In upstream crude oil production and processing facilities, the produced water from oil wells is separated in the slug catcher. Generally this produced water contains salts, hydrogen sulphide, carbon dioxide etc. Salts are removed using a desalting unit. Due to presence of acidic gases present in the produced water, sometimes it is called as sour water. For removal of these gases such as H2S, CO2 etc, the sour water is sent to sour water stripper columns.
Even in crude oil refining facilities, steam and water are often used in many units such as atmospheric distillation unit, naphtha hydrotreater unit, kerosene hydrotreater etc. These units produce sour water as a result of steam/ water coming in contact with sulphur products in the hydrocarbons. This sour water is also then sent to sour water stripper columns for H2S removal. The H2S removed is sent to sulphur recovery unit to produces liquid sulphur.

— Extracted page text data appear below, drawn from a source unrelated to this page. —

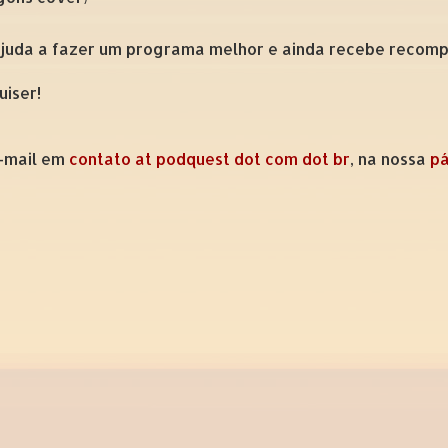
ajuda a fazer um programa melhor e ainda recebe recompe
uiser!
e-mail em
contato at podquest dot com dot br
, na nossa
pá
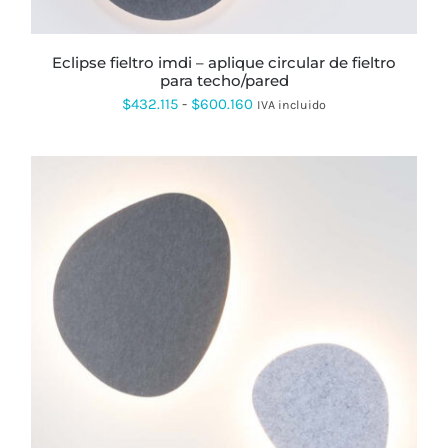
ELEGIR
EN
LA
PÁGINA
eclipse fieltro imdi – aplique circular de fieltro
DE
para techo/pared
PRODUCTO
Rango
$
432.115
-
$
600.160
IVA incluido
de
precios:
desde
$432.115
hasta
$600.160
ESTE
PRODUCTO
TIENE
MÚLTIPLES
VARIANTES.
LAS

Figure 1 - Typical PFD for a sour water stripper column
Typical process flow in a sour water stripping unit
Typically a sour water flow in crude oil processing facility or in a refinery is not steady. Sour water is gathered from a number of different sources and treated in a single column. For upstream oil production and storage facilities, the produced water comes along with crude oil in a pipeline. During pigging of these pipelines vast quantities of sour water are produced in the slug catcher, which may far exceed the sour water stripper flow handling capacity. Hence a buffer vessel is generally provided upstream to the stripper column to accommodate extra sour water quantities in case of a peak e.g. pigging.
Sour water from buffer vessel is sent to the sour water stripper column under level control. In case the flow to the column sees major fluctuations which may frequently disturb the column operation, flow control valve on the column inlet water line can be used with a cascading signal from buffer vessel level control. Gases flashed in the buffer vessel can be flared or sent to the sulphur recovery unit, if they are rich in H2S.
The stripper column may use either steam or fuel gas to strip off the H2S dissolved in water. Water is introduced from top of the packing or trays section and steam/fuel gas flows upwards from the bottom of the trays/packing section as shown in the typical PFD in figure-1. Contact between water and vapor phase allows transfer of H2S from water to the gas phase (steam or fuel gas). Gases rich in H2S are removed from the top of the column and treated water is taken out from the bottom of the column, under level control for the liquid level of the bottom section of stripper column.
If steam is used in the stripper column for removing H2S, then overhead condenser and reflux drum are required at the top outlet of the column as shown in typical PFD in figure-1. The vapor outlet line of the stripper column is also equipped with a pressure control valve to maintain the sour water stripper column overhead pressure. Steam used can be either taken directly from the utility steam and sent to column or the treated water from bottom of the column can be sent to a reboiler to produce steam which is circulated back to the column for H2S removal.
If fuel gas is used instead of steam to remove H2S, reboilers, condensers, reflux drums etc. are not required. But the gases from column overhead outlet have a high hydrocarbon content.
An analyzer is installed to detect the H2S content in the sour water stripper outlet. This analyzer generally transmits signal to the control room and steam/fuel gas flow can be adjusted from the control room in order keep the H2S content in treated water well below the allowable H2S content limit. Alternatively, a controller can be used to directly throttle the steam/fuel gas flow based on a setpoint of H2S content in the treated water.